Reports about the death of oil and gas have, at times, been greatly exaggerated, and predictions about the terminal decline of fossil fuels vary widely. While some talk in decades, others more optimistically talk in centuries.

This variance owes much to advances in technology. Globally-available and reliable connectivity, IoT, and robotics, among other technologies, are making it possible for energy companies to extract oil and gas from locations that until only recently were deemed too inhospitable.

Equally, refining techniques have made it possible to improve the quality of crude; and whereas the economics of shale challenged its viability, technological advancements have recently seen production costs slashed, opening up yet further resources for energy-hungry businesses. Elsewhere, the continued growth and increasing competitiveness of solar photovoltaics (PV), wind, hydro and geothermal energy make anticipating future demand for fossil fuels near impossible to accurately predict.

The expiration date of fossil fuels may be in dispute, but their impact on the environment is not and it is incumbent on fossil fuel-dependent energy producers to clean up their acts and bring new efficiencies to their operations. IoT and other next generation technologies hold much potential here; a fact that has not escaped respondents in this research project. While just one in five (22 per cent) energy respondents have IoT solutions in place today, a further 62 per cent have plans to do so within the next two years, and respondents are exploring a whole host of other complementary technologies, from automation and robotics to augmented and virtual reality.

With prices stabilising at 50 per cent of previous levels and forcing efforts towards efficient operations, oil and gas producers today are focusing not on volume, but on profitable volume. Profitable volume is achievable through automation and optimisation.

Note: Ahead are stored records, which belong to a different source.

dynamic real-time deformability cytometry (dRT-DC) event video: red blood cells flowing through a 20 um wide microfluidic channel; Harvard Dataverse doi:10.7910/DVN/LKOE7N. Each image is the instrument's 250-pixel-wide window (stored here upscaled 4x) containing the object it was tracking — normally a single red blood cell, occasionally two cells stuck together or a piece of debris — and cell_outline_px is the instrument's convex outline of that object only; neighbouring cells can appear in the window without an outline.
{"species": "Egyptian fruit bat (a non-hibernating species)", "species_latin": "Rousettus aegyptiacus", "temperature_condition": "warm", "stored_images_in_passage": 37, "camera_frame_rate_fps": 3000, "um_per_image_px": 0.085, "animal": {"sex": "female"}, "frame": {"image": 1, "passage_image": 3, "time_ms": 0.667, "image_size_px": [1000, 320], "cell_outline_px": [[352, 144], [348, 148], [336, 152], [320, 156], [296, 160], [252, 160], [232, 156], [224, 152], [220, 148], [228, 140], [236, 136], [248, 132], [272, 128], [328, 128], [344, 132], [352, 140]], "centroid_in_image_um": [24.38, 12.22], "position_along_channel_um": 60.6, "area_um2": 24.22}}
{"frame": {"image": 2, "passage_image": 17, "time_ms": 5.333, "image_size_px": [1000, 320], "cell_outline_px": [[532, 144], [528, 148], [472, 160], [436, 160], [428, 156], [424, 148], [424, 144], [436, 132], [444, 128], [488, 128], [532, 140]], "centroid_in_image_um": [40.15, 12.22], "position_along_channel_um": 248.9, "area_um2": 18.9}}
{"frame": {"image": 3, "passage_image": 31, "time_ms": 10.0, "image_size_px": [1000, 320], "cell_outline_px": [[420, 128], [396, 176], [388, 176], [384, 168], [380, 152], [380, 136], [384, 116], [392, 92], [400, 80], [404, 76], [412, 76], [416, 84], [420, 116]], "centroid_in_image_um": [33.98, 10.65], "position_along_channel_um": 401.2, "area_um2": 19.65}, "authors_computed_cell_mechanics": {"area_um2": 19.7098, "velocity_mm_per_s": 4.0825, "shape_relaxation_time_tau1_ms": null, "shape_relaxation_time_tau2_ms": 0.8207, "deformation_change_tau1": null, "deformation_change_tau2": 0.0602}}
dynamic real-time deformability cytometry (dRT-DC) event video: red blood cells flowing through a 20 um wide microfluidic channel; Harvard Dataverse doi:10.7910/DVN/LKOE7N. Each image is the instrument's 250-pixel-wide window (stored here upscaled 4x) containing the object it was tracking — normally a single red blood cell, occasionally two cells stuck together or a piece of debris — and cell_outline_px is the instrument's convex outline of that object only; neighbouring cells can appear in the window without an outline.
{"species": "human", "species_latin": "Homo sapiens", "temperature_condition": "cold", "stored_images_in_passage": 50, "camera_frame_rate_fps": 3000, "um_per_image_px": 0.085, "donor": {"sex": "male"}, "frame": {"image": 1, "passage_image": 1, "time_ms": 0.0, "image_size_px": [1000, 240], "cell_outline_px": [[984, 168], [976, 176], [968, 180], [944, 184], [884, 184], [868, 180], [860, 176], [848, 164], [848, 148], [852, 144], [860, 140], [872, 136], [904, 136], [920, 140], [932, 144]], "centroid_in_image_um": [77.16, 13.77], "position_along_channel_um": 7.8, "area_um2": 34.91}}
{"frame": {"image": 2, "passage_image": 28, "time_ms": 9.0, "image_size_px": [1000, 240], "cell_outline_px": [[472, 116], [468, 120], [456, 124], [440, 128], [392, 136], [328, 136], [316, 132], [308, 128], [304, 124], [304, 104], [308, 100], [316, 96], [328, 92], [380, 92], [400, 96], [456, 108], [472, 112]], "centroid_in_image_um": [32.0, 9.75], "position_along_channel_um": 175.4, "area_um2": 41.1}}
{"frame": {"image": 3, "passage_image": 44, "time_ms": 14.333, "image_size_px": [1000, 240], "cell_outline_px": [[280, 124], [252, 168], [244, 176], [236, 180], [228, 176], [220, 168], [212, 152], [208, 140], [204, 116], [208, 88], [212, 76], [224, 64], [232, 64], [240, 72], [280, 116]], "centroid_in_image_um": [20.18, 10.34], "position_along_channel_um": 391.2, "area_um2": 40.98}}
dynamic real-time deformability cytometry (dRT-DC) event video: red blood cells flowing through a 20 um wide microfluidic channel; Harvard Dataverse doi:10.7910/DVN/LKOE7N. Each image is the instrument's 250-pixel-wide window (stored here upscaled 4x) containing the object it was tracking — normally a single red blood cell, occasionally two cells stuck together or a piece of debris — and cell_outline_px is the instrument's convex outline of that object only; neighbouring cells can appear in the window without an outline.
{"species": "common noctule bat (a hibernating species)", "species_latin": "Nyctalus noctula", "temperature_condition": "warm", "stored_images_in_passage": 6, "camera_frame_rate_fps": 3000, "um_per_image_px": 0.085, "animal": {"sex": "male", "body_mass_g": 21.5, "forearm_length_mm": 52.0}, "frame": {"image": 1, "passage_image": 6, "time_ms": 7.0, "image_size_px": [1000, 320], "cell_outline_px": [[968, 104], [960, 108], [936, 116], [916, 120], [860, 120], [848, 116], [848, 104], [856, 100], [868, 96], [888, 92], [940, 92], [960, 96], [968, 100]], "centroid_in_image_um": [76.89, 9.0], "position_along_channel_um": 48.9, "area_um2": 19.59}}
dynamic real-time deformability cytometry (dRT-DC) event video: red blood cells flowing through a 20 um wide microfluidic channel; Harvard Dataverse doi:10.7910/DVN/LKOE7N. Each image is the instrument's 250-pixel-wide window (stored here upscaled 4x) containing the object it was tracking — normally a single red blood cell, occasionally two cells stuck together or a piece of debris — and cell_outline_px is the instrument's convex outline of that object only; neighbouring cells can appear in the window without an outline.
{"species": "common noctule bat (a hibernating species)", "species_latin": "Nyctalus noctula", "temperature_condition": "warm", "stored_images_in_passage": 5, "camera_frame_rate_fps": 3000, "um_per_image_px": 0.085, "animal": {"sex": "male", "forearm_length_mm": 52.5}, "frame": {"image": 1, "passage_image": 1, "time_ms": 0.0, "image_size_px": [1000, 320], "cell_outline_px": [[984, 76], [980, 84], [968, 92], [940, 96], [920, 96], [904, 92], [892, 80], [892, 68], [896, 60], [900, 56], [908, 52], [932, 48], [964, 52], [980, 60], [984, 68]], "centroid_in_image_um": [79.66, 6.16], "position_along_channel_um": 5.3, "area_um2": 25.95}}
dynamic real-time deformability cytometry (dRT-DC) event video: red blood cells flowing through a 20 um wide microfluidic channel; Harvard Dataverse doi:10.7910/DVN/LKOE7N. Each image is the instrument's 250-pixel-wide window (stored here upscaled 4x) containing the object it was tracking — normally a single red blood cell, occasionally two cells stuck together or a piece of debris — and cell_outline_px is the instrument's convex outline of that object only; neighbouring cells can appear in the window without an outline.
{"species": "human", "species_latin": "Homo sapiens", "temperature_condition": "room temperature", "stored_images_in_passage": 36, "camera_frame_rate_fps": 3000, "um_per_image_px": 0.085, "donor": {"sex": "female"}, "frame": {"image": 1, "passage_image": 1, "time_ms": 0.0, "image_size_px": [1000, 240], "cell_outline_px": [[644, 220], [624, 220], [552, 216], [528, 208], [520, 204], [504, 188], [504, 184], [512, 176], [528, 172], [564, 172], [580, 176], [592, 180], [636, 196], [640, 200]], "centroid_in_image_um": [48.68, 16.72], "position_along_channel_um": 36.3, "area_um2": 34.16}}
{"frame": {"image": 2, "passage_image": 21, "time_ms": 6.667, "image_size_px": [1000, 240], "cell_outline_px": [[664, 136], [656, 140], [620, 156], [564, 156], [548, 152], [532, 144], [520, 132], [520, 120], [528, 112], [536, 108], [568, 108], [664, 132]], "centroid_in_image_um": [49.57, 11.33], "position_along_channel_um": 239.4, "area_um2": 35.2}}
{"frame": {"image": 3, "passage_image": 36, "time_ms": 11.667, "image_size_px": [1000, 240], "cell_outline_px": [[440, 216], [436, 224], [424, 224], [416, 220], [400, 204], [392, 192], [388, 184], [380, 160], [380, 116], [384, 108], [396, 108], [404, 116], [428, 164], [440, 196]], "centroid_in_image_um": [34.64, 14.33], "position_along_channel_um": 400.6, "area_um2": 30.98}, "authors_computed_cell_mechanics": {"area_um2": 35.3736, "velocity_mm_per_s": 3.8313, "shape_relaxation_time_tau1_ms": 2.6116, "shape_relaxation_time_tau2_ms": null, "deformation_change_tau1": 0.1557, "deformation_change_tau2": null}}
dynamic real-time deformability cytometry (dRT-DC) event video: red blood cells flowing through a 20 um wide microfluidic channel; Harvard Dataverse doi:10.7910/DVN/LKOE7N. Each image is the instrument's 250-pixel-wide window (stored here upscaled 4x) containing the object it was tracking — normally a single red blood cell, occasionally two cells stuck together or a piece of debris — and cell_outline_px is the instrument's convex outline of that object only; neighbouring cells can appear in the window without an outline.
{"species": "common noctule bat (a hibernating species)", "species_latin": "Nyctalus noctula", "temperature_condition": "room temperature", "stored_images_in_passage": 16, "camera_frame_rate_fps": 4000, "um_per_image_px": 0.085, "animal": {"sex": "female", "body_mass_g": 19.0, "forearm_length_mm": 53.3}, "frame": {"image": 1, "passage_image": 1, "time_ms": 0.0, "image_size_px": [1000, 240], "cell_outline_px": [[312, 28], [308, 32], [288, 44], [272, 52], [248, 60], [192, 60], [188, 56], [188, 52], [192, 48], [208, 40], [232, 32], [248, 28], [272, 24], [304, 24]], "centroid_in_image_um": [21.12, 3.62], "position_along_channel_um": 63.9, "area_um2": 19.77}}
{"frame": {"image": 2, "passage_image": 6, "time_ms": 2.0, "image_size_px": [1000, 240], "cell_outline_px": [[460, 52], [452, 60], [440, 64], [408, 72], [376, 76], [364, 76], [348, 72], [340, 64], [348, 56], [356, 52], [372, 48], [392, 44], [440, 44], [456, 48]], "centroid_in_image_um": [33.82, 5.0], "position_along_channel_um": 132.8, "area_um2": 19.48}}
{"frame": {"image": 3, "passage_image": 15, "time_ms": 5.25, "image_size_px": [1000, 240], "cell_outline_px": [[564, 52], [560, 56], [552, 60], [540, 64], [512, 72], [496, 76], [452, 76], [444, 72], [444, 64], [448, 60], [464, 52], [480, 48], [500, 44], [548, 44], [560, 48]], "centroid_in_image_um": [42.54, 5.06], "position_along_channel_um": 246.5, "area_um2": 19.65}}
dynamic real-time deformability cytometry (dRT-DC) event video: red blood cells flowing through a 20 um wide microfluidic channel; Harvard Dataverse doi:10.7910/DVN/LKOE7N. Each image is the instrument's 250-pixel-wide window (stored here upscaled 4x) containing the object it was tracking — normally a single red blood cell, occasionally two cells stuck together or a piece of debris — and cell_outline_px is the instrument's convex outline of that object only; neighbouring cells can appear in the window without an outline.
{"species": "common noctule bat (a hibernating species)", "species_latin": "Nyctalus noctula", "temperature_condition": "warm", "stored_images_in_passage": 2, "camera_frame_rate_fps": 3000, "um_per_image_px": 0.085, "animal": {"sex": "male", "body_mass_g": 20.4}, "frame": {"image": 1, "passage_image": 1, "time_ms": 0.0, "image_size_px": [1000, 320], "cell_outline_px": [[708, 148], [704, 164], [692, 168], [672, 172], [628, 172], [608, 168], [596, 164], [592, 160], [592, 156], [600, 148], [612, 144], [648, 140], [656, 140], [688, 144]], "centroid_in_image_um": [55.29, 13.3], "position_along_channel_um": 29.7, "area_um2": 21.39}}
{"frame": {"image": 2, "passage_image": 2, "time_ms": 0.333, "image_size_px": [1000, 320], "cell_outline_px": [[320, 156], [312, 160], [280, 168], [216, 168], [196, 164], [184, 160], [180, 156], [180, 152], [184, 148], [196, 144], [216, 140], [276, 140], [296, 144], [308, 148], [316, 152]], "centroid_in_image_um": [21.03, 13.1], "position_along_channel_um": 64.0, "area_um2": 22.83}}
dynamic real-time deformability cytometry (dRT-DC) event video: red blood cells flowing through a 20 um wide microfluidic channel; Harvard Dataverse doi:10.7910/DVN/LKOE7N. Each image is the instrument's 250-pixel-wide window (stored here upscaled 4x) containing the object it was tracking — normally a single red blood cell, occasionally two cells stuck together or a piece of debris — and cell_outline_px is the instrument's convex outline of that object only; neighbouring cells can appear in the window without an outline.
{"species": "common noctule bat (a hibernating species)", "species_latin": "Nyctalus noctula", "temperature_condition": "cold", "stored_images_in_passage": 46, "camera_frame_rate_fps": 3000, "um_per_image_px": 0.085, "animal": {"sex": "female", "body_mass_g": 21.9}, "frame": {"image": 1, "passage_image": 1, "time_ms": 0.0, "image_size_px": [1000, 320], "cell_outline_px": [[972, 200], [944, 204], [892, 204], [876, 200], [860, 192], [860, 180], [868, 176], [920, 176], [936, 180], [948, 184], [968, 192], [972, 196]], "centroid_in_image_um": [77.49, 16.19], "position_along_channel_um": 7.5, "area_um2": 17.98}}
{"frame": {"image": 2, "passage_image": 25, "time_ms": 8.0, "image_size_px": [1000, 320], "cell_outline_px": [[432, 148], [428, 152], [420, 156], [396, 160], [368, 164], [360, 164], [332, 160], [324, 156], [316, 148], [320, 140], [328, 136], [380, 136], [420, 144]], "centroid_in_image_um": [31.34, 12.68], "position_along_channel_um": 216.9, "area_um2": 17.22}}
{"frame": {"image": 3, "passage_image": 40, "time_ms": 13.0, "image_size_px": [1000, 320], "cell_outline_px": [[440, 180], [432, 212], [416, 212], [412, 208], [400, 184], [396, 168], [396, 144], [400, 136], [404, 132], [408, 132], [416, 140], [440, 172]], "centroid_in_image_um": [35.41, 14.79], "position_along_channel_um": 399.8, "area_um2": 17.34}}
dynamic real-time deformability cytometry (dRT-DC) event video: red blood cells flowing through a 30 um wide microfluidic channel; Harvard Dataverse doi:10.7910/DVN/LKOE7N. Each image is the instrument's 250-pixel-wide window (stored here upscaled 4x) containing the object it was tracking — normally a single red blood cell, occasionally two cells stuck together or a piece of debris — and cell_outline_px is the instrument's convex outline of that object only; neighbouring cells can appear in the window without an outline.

— Chuck Moseley, Senior Director, Energy

At a time when oil prices are hovering at around $50/barrel and are expected to stay there for the foreseeable future, these technologies offer the chance to transform previously manual, expensive and precarious processes into cheaper and safer digital ones. Inspecting difficult-to-access offshore oil rigs, for example, used to require an engineer and, in some cases, could see production shut down for days.

Today such tasks can be carried out by drones. Similarly, active oil and gas pipelines used to be monitored manually, which made identifying and responding to accidents or issues quickly a challenge. Sensors, however, can be deployed to monitor these pipelines in real time. As the downswing in the oil market rolls on, these smart technologies will continue to take hold in the industry.

Longer term, all eyes are on renewables to meet the planet’s burgeoning energy demands and it is arguably solar that holds the most obvious and immediate promise. Plummeting panel production costs and increasing energy generating capacity saw the unit cost of solar PV-generated energy drop below that generated by fossil fuels in 2017. The economics of solar PV are set to become more attractive still in the coming years as grids get smarter and batteries for residential and commercial solar installations become more affordable. While battery technology exists today, it is, for many, prohibitively expensive.

As prices drop as manufacturers achieve greater economies of scale and PV cells improve we will see a fundamental rebalancing of the energy market, with households selling energy back to the grid through smart grid and IoT technology.

However, all of these advances are contingent on the energy industry overcoming two distinct challenges: security and connectivity, and it is clear that respondents in this research are yet to master these elements. A more connected, technology-dependent energy industry is a more vulnerable one and, being of strategic importance, energy producers are a prime target for cyber criminals.

Although it is a different industry, the 2014 attack on a German steel mill demonstrates the damage that a well-targeted attack can have. The attack, which saw a virus enter the mill’s network via an admin system and write off the steel presses, couldn’t have happened years ago because the connection didn’t exist. A similarly successful attack on a power plant would be catastrophic.

Uncertainties remain about the future of the energy sector.

What’s clear, however, is that the energy company of the future will need to be increasingly digitised in order to meet energy consumption demands in a cost-effective and environmentally-friendly way. To accommodate the transition, hard engineering and software skills will be required. Fresh faces will arise in the C-suite; in particular, those who have a firm grip of the digital imperative and the opportunities and challenges this presents. As utilities in general look to replace ageing infrastructure for better reliability and for regulatory purposes, there is an opportunity to introduce new technological elements to optimise performance.